Jesus then invites his disciples, as he invites us today,
to change the image of this false god brought about by the
malicious and self serving, and to bring out the real and
genuine God; no matter the amount of faith of the disciples
compared to the Teacher’s. A tiny bit is enough, even
if it is only the size of a mustard seed. It is enough the
intention to eradicate the lifeless faith, childish and immature,
to be filled by the presence of the friendly God, close-by
and sensitive to the pain and the injustice that validates
and gives sense to all struggles for justice and for the efforts
of those who seek equality of life for all. That false god
that continues interfering in the world and even in our congregations
won’t see us as his children, but sees us as his slaves.
That is something Jesus wants to correct in his disciples.

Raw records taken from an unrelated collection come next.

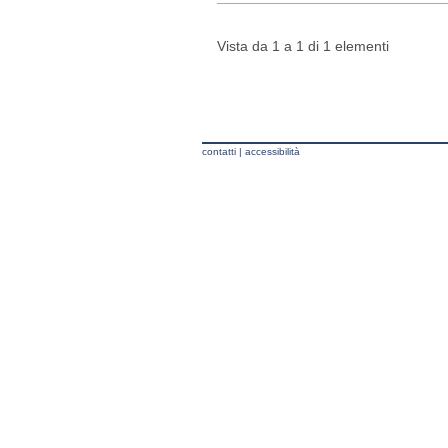
Vista da 1 a 1 di 1 elementi
contatti
|
accessibilità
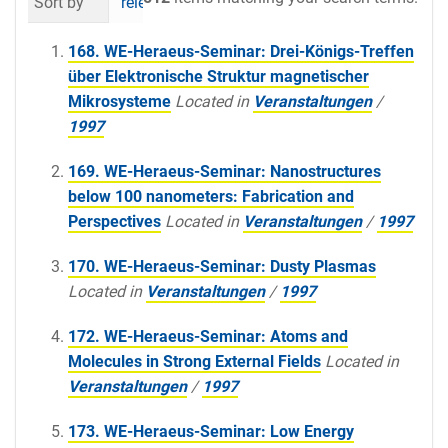
Sort by
relevance
date (newest first)
al
168. WE-Heraeus-Seminar: Drei-Königs-Treffen
über Elektronische Struktur magnetischer
Mikrosysteme
Located in
Veranstaltungen
/
1997
169. WE-Heraeus-Seminar: Nanostructures
below 100 nanometers: Fabrication and
Perspectives
Located in
Veranstaltungen
/
1997
170. WE-Heraeus-Seminar: Dusty Plasmas
Located in
Veranstaltungen
/
1997
172. WE-Heraeus-Seminar: Atoms and
Molecules in Strong External Fields
Located in
Veranstaltungen
/
1997
173. WE-Heraeus-Seminar: Low Energy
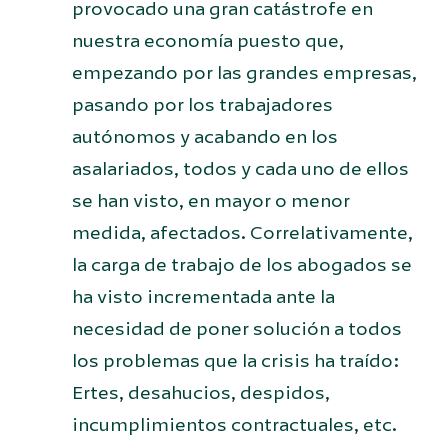
provocado una gran catástrofe en
nuestra economía puesto que,
empezando por las grandes empresas,
pasando por los trabajadores
autónomos y acabando en los
asalariados, todos y cada uno de ellos
se han visto, en mayor o menor
medida, afectados. Correlativamente,
la carga de trabajo de los abogados se
ha visto incrementada ante la
necesidad de poner solución a todos
los problemas que la crisis ha traído:
Ertes, desahucios, despidos,
incumplimientos contractuales, etc.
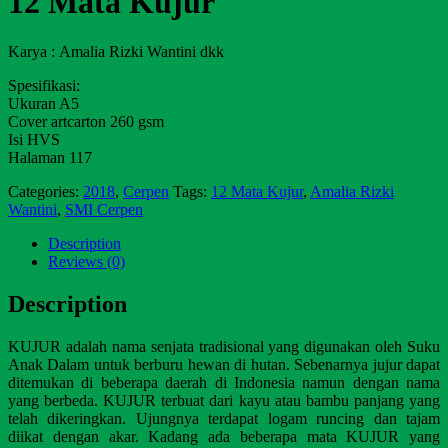
12 Mata Kujur
Karya : Amalia Rizki Wantini dkk
Spesifikasi:
Ukuran A5
Cover artcarton 260 gsm
Isi HVS
Halaman 117
Categories:
2018
,
Cerpen
Tags:
12 Mata Kujur
,
Amalia Rizki
Wantini
,
SMI Cerpen
Description
Reviews (0)
Description
KUJUR adalah nama senjata tradisional yang digunakan oleh Suku
Anak Dalam untuk berburu hewan di hutan. Sebenarnya jujur dapat
ditemukan di beberapa daerah di Indonesia namun dengan nama
yang berbeda. KUJUR terbuat dari kayu atau bambu panjang yang
telah dikeringkan. Ujungnya terdapat logam runcing dan tajam
diikat dengan akar. Kadang ada beberapa mata KUJUR yang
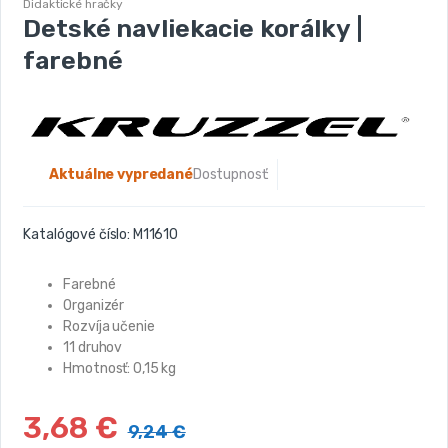
Didaktické hračky
Detské navliekacie korálky |
farebné
Aktuálne vypredané
Dostupnosť:
Katalógové číslo:
M11610
Farebné
Organizér
Rozvíja učenie
11 druhov
Hmotnosť: 0,15 kg
3,68
€
9,24
€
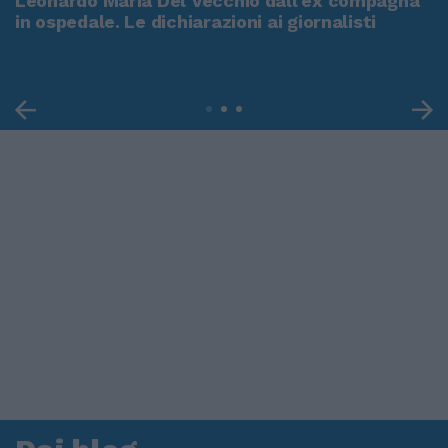
Leonardo Maria Del Vecchio dall'ex compagna
in ospedale. Le dichiarazioni ai giornalisti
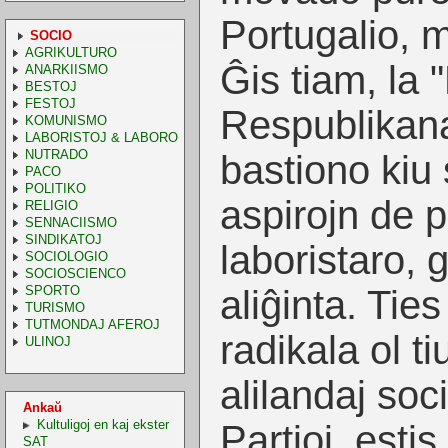
Portugalio, 
SOCIO
AGRIKULTURO
Ĝis tiam, la 
ANARKIISMO
BESTOJ
FESTOJ
Respublikana 
KOMUNISMO
LABORISTOJ & LABORO
NUTRADO
bastiono kiu s
PACO
POLITIKO
aspirojn de p
RELIGIO
SENNACIISMO
SINDIKATOJ
laboristaro, 
SOCIOLOGIO
SOCIOSCIENCO
SPORTO
aliĝinta. Tie
TURISMO
TUTMONDAJ AFEROJ
radikala ol ti
ULINOJ
alilandaj soc
Ankaŭ
Kultuligoj en kaj ekster
Partioj, estis
SAT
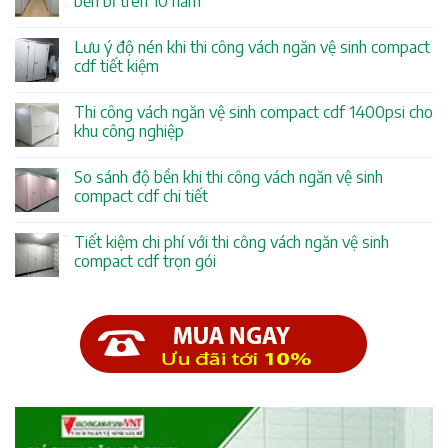
bền bỉ trên 10 năm
Lưu ý độ nén khi thi công vách ngăn vệ sinh compact
cdf tiết kiệm
Thi công vách ngăn vệ sinh compact cdf 1400psi cho
khu công nghiệp
So sánh độ bền khi thi công vách ngăn vệ sinh
compact cdf chi tiết
Tiết kiệm chi phí với thi công vách ngăn vệ sinh
compact cdf trọn gói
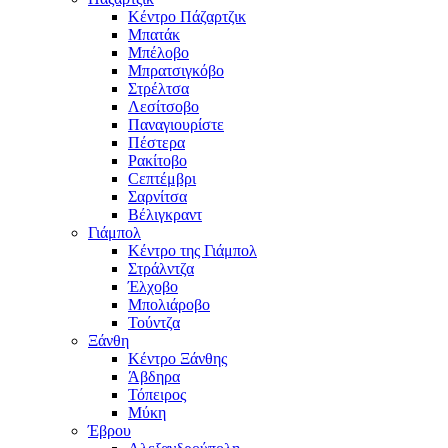
Κέντρο Πάζαρτζικ
Μπατάκ
Μπέλοβο
Μπρατσιγκόβο
Στρέλτσα
Λεσίτσοβο
Παναγιουρίστε
Πέστερα
Ρακίτοβο
Сεπτέμβρι
Σαρνίτσα
Βέλιγκραντ
Γιάμπολ
Κέντρο της Γιάμπολ
Στράλντζα
Έλχοβο
Μπολιάροβο
Τούντζα
Ξάνθη
Κέντρο Ξάνθης
Άβδηρα
Τόπειρος
Μύκη
Έβρου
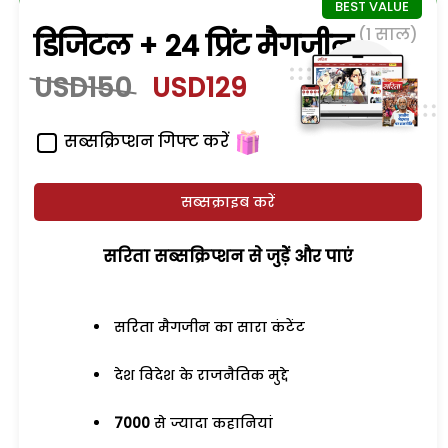
(1 साल)
डिजिटल + 24 प्रिंट मैगजीन
USD150
USD129
सब्सक्रिप्शन गिफ्ट करें
सब्सक्राइब करें
सरिता सब्सक्रिप्शन से जुड़ेें और पाएं
सरिता मैगजीन का सारा कंटेंट
देश विदेश के राजनैतिक मुद्दे
7000
से ज्यादा कहानियां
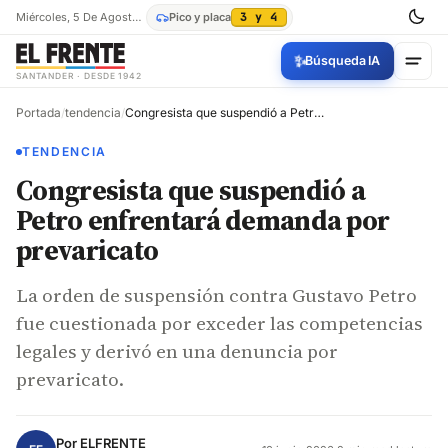
Miércoles, 5 De Agosto De 2026
Pico y placa
3 y 4
✨
Búsqueda IA
SANTANDER · DESDE 1942
Portada
/
tendencia
/
Congresista que suspendió a Petro enfrentará demanda por prevaricato
TENDENCIA
Congresista que suspendió a
Petro enfrentará demanda por
prevaricato
La orden de suspensión contra Gustavo Petro
fue cuestionada por exceder las competencias
legales y derivó en una denuncia por
prevaricato.
Por
ELFRENTE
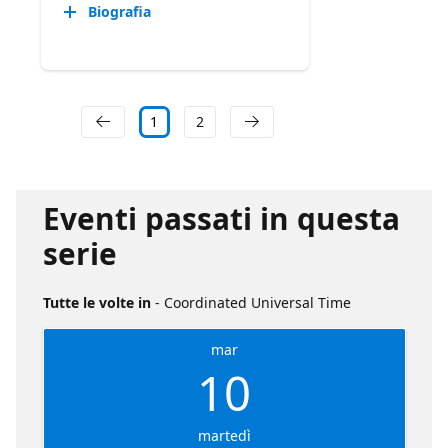
Biografia
1
2
Eventi passati in questa
serie
Tutte le volte in
- Coordinated Universal Time
mar
10
martedì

The religion they inherited did not permit the experience
of sensing themselves as children of God, but rather as worthless
slaves.
Consequently we have a dual possibility; we either maintain
our faith, or rather that bundle of superstition and false
beliefs that taught us things that were not even in God’s
mind, or we throw ourselves in faith to live an adventure
in a new life of renewed faith, a life based in the proposals
of Jesus, tearing away the false image of a god who eats and
drinks and shares with the powerful. Let us seek then the
real image of God, an image of God Father and Mother, an image
that Jesus revealed to us and still we have difficulty in
finding, and that is because we still lack the necessary disposition,
and a greater need for humility, to ask Jesus from the bottom
of our hearts “Lord, increase our faith”. Amen.